> **THE EXERCISE**
Copy the entire passage about open access and scientific review word for word.

++++ DOCUMENT TEXT

But, the former APA president didn’t critique green OA. She cautioned against open access in general. As an editor in an, albeit student, scientific journal I find it odd that our policy of open access threatens the health of the review process in science. With three rows of review in JEPS (the technical, PhD-student and academic(s) with PhD review), I always thought we were at the forefront of the review process for a student scientific journal.

Is it really possible that open access threatens the health of scientific review process in science?


Green OA, what the former APA President attacked in her column (pardon, cautioned against) is the very grassroots response to the limited access to published research in the first place. It’s an attempt by the authors to make their research accessible without pay-to-view, because all or most of the journals they publish in aren’t open access. This problem she cautions against is directly caused by the publishers like APA – if they made the journals they publish open access, the authors wouldn’t need to self-archive. In OA lingo, if everything was gold OA there wouldn’t be a need for green OA. Or at least, the need wouldn’t be that vital.

I suspect that the scarecrow scare painted by that column against open access isn’t because of the actual risk to the review process or the scientific rigor of published work. It is a fear for lost profits. APA is funded by their scientific publishing.

++++++++
++++ DATA ENTRIES

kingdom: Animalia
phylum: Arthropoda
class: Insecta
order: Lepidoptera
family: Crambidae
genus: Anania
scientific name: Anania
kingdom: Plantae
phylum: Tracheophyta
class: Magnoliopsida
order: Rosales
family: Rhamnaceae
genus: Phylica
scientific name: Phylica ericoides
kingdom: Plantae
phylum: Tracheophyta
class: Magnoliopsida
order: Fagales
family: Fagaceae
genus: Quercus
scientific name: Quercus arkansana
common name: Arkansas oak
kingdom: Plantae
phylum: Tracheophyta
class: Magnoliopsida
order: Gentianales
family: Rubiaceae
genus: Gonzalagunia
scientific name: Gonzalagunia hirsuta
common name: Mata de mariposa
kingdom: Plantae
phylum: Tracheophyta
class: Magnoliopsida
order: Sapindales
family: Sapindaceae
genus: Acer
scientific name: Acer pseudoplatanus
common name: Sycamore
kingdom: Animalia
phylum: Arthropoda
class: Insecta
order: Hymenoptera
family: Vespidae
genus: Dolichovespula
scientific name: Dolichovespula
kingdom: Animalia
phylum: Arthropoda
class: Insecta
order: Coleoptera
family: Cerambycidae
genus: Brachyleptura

++++++++

> **ANSWER TO THIS TASK**
But, the former APA president didn’t critique green OA. She cautioned against open access in general. As an editor in an, albeit student, scientific journal I find it odd that our policy of open access threatens the health of the review process in science. With three rows of review in JEPS (the technical, PhD-student and academic(s) with PhD review), I always thought we were at the forefront of the review process for a student scientific journal.

Is it really possible that open access threatens the health of scientific review process in science?


Green OA, what the former APA President attacked in her column (pardon, cautioned against) is the very grassroots response to the limited access to published research in the first place. It’s an attempt by the authors to make their research accessible without pay-to-view, because all or most of the journals they publish in aren’t open access. This problem she cautions against is directly caused by the publishers like APA – if they made the journals they publish open access, the authors wouldn’t need to self-archive. In OA lingo, if everything was gold OA there wouldn’t be a need for green OA. Or at least, the need wouldn’t be that vital.

I suspect that the scarecrow scare painted by that column against open access isn’t because of the actual risk to the review process or the scientific rigor of published work. It is a fear for lost profits. APA is funded by their scientific publishing.